## BRIEF 1:
Echo, word for word, everything in the passage on China's economic reform debate from "Debate and reflection continued, and" down to "correct way (2010:77-78).".
## BRIEF 2:
Based on the passage on China's economic reform debate, state whether each statement agrees with it: (a) the concept of a socialist road with Chinese characteristics was affirmed at the XIII Congress of the Party in 1987; (b) economic theory has taken the initiative in China, and practice has followed; (c) Julio Díaz is described as a Chinese economist. Answer yes or no for each, quoting the deciding words.

++++ SOURCE TEXT

Julio Díaz, a Cuban scholar and specialist on China and socialist economies, presents a different perspective. He maintains that the period 1980 to 1984 was a time of awakening of the economic sciences in China, and this period of debate and reflection led to the formulation of the concept of a socialist road with Chinese characteristics. The concept was affirmed by the Central Committee of the Party in 1984 and at the XIII Congress of the Party in 1987 (2010:76-77).
Debate and reflection continued, and the Party affirmed further concepts at its XIV Congress in 1992. It noted that the evolution of socialism in China demonstrates that practice is the foundation of truth; practice has been taking the initiative in China, and economic theory has followed. It further affirmed that, taking into account the growing material needs of the people, the development of the forces of production and improving the standard of living is the basis for discerning the correct from the erroneous; therefore, the road in course, the Reform and Opening, is the correct way (2010:77-78).

++++++++
++++ MATERIAL SHOWN

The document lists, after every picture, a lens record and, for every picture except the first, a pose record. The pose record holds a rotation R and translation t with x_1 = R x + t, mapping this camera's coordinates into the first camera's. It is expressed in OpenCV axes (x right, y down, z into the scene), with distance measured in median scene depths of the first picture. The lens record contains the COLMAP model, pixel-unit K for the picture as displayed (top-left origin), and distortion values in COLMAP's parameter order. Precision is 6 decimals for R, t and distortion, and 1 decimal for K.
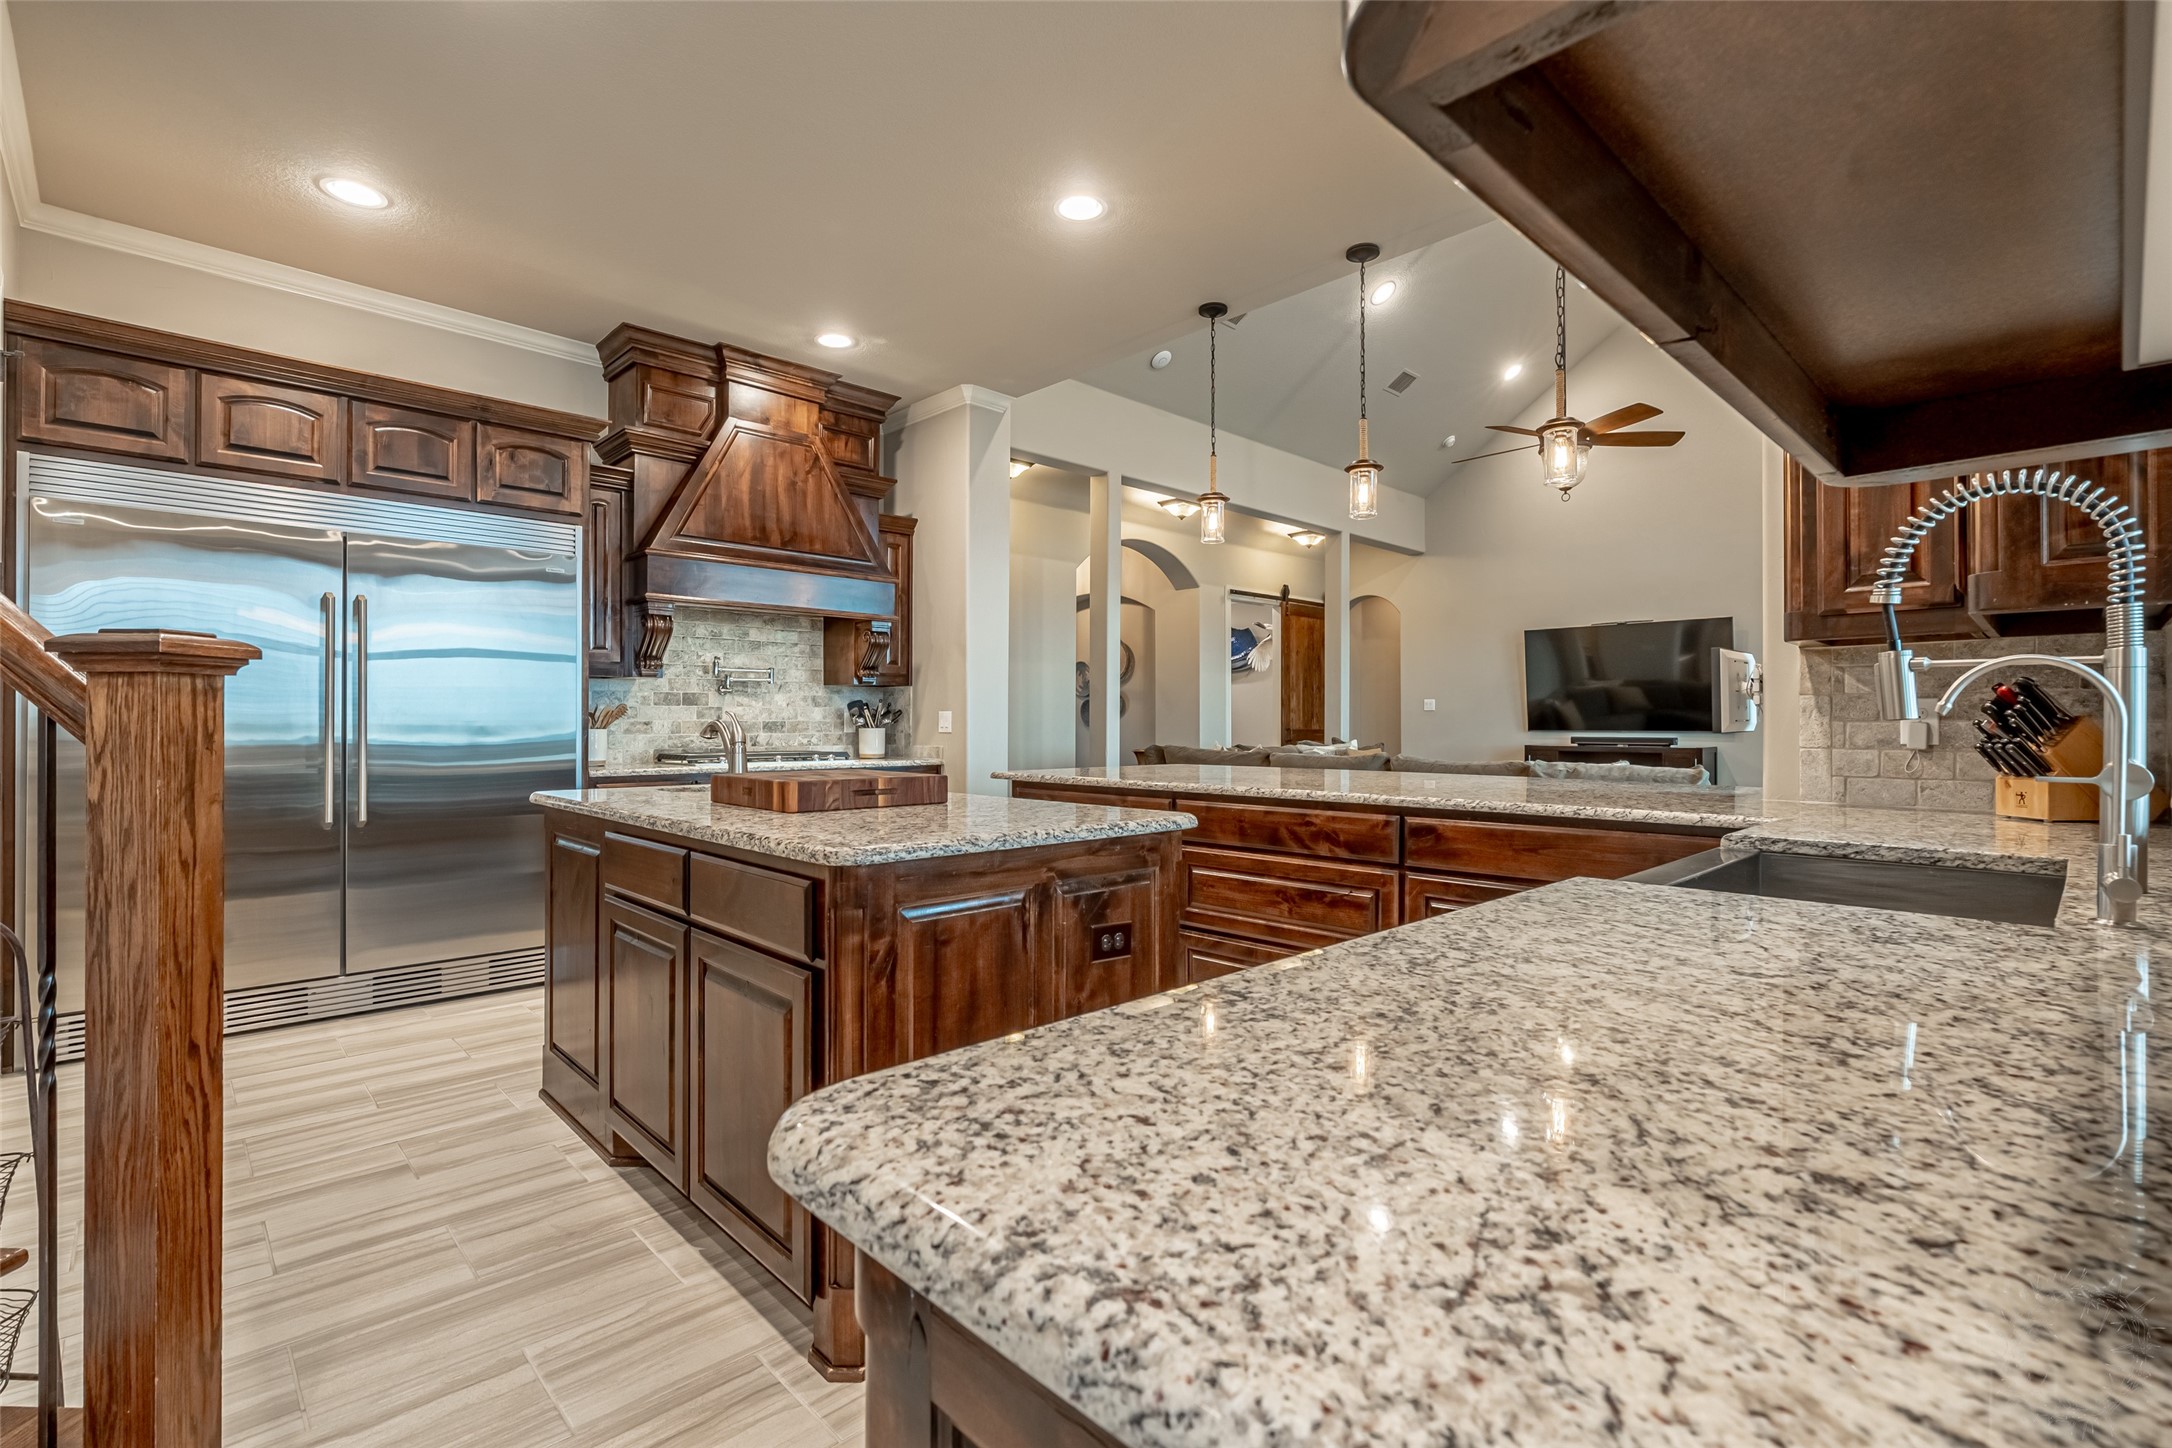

++++++++
++++ MATERIAL SHOWN

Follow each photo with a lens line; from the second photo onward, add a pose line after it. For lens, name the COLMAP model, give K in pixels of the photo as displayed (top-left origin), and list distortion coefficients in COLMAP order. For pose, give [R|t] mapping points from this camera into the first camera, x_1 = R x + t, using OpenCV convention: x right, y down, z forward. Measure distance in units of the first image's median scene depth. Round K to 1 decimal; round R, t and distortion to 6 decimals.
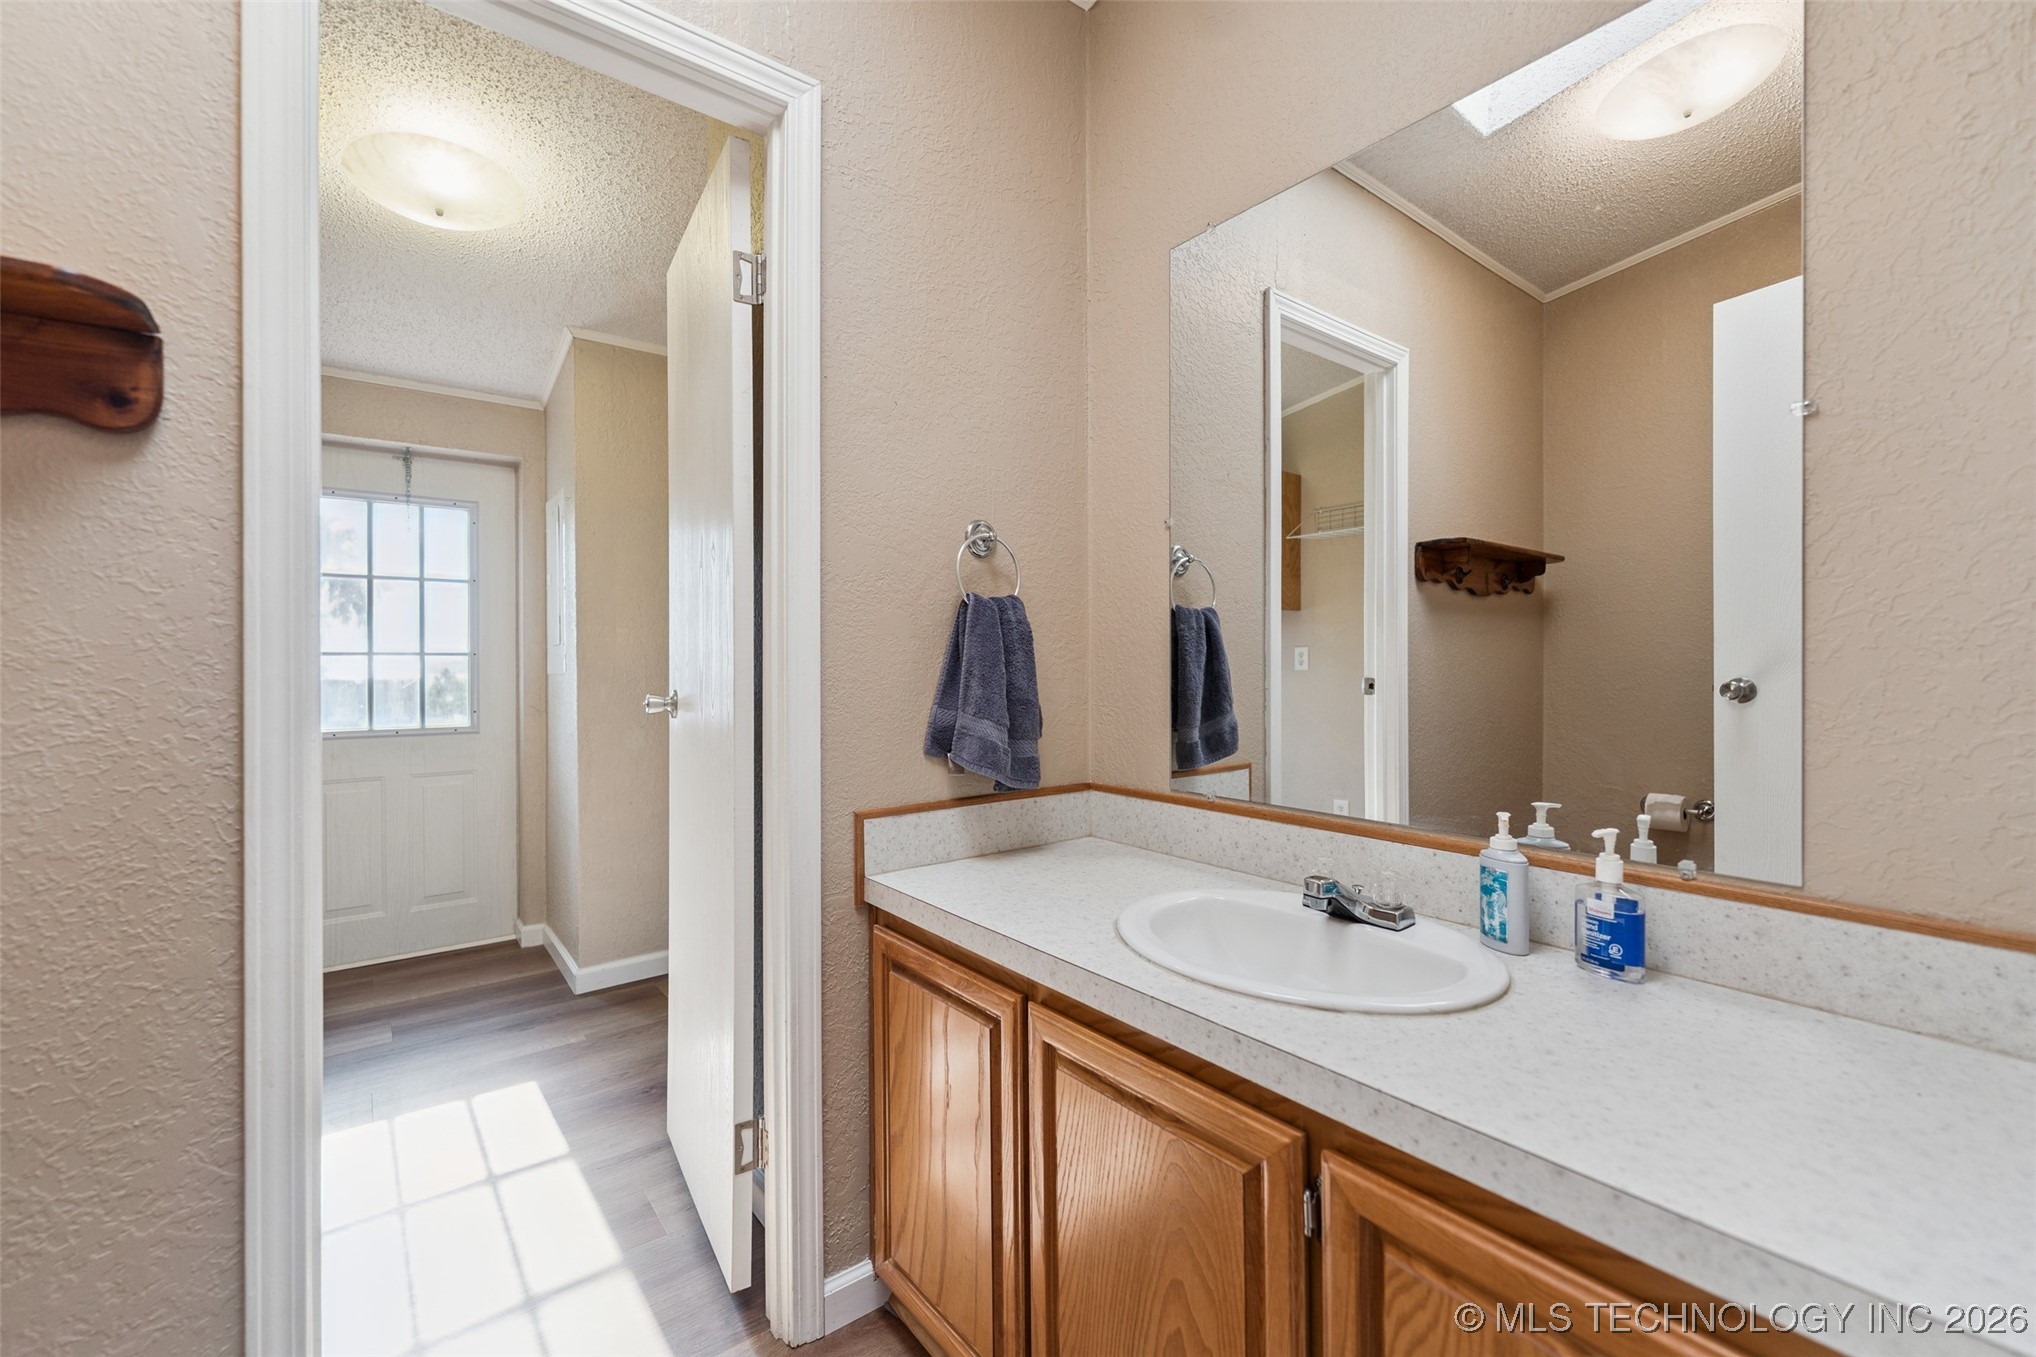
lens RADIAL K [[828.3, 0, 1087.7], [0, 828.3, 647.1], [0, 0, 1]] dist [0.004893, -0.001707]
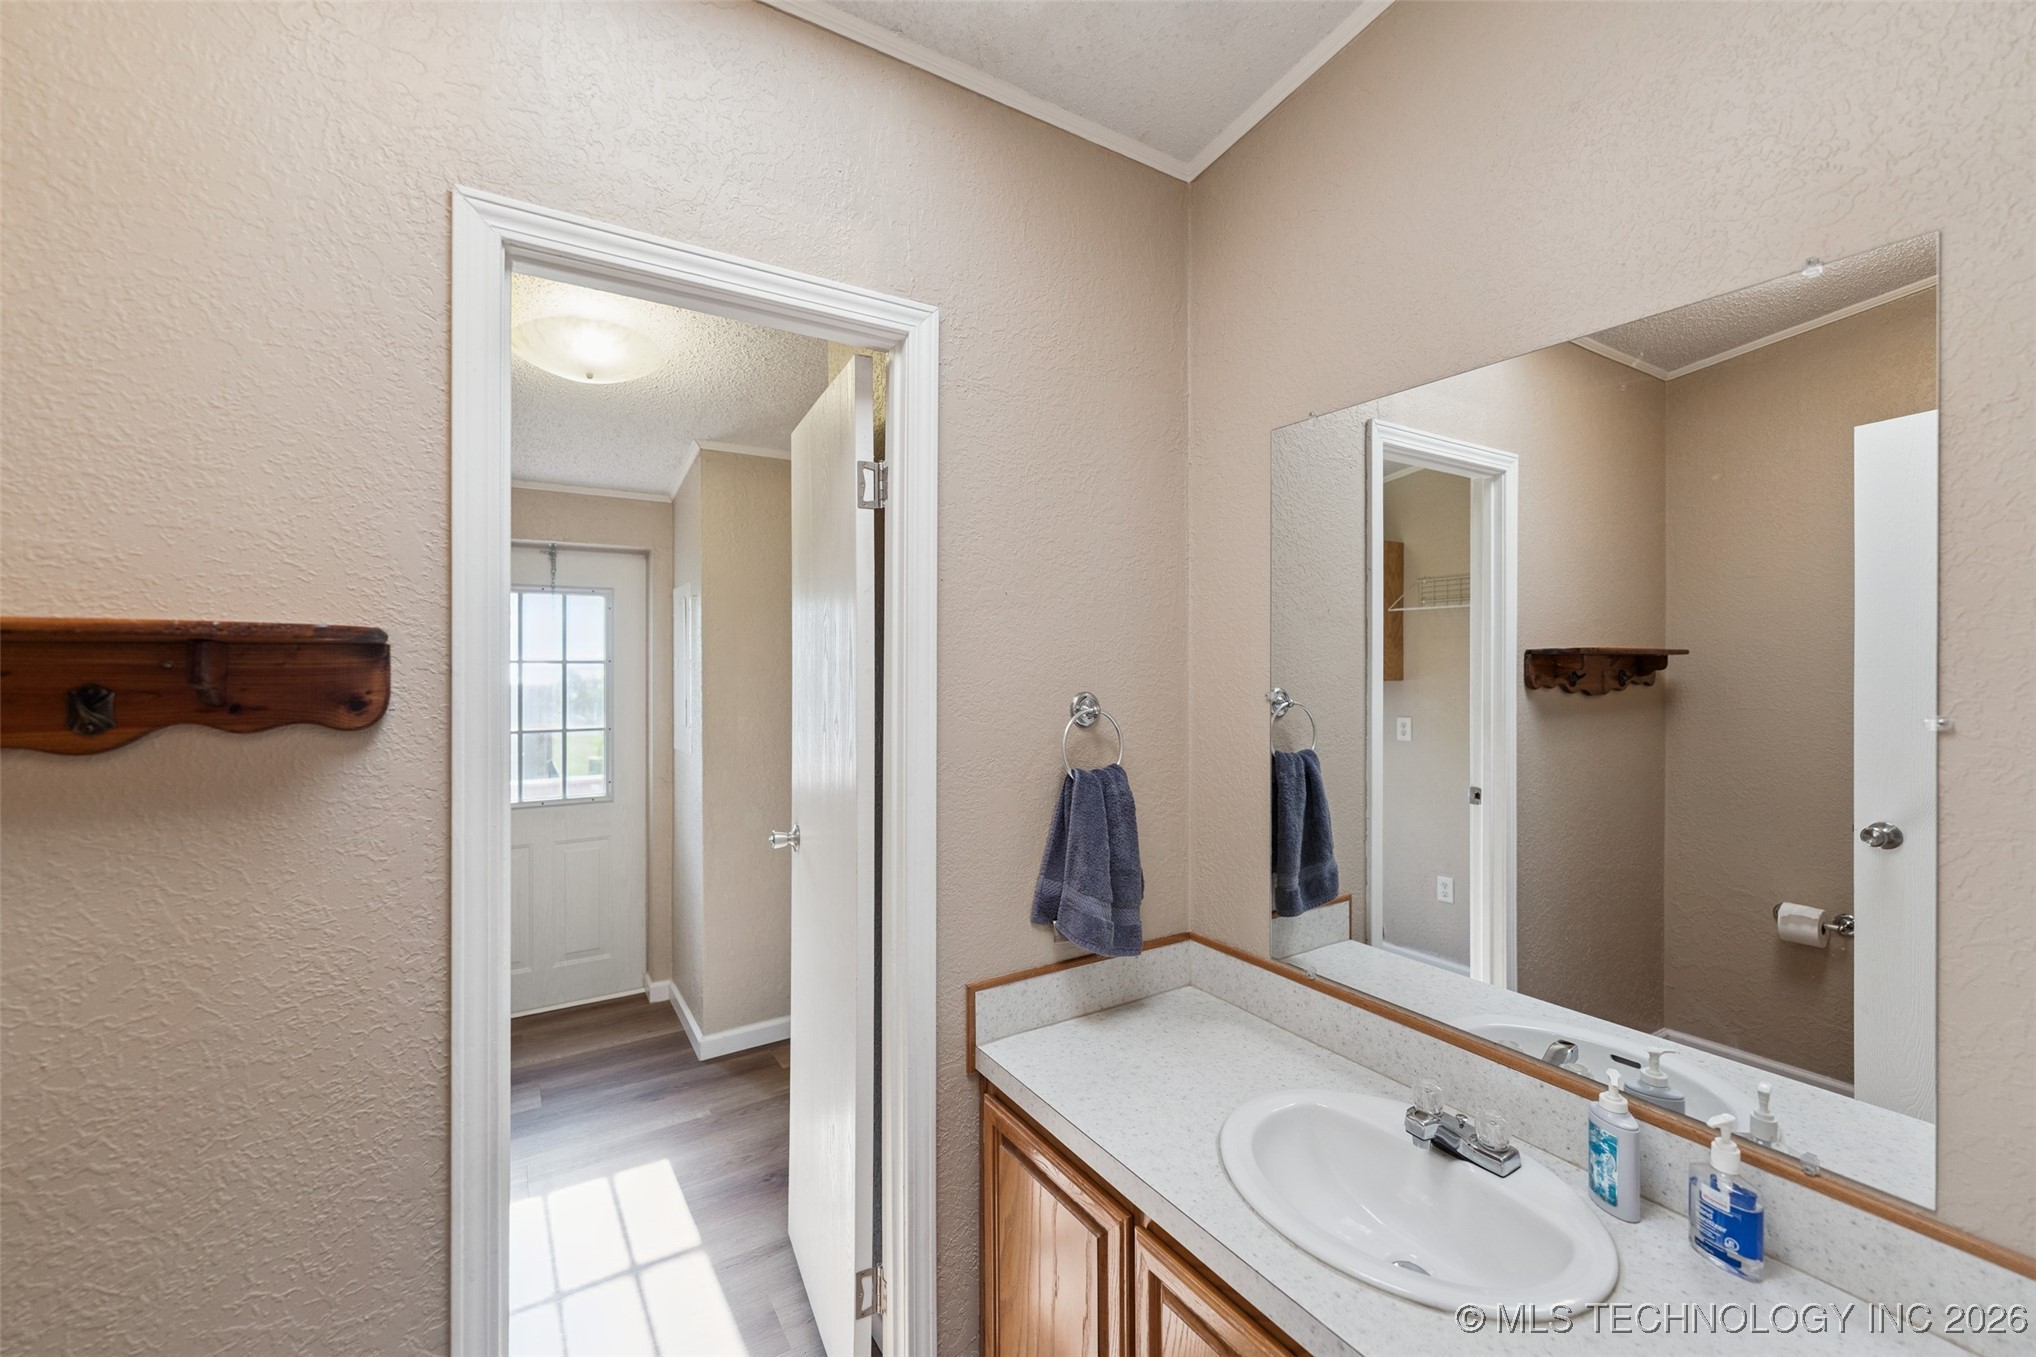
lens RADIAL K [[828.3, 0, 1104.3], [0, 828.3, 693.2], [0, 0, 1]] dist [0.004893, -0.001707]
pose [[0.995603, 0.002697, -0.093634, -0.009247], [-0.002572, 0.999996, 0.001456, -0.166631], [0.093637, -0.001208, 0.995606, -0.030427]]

++++++++

## EXPECTED ANSWER 1:
Debate and reflection continued, and the Party affirmed further concepts at its XIV Congress in 1992. It noted that the evolution of socialism in China demonstrates that practice is the foundation of truth; practice has been taking the initiative in China, and economic theory has followed. It further affirmed that, taking into account the growing material needs of the people, the development of the forces of production and improving the standard of living is the basis for discerning the correct from the erroneous; therefore, the road in course, the Reform and Opening, is the correct way (2010:77-78).

## EXPECTED ANSWER 2:
(a) Yes: "The concept was affirmed by the Central Committee of the Party in 1984 and at the XIII Congress of the Party in 1987"
(b) No: "practice has been taking the initiative in China, and economic theory has followed"
(c) No: "a Cuban scholar and specialist on China and socialist economies"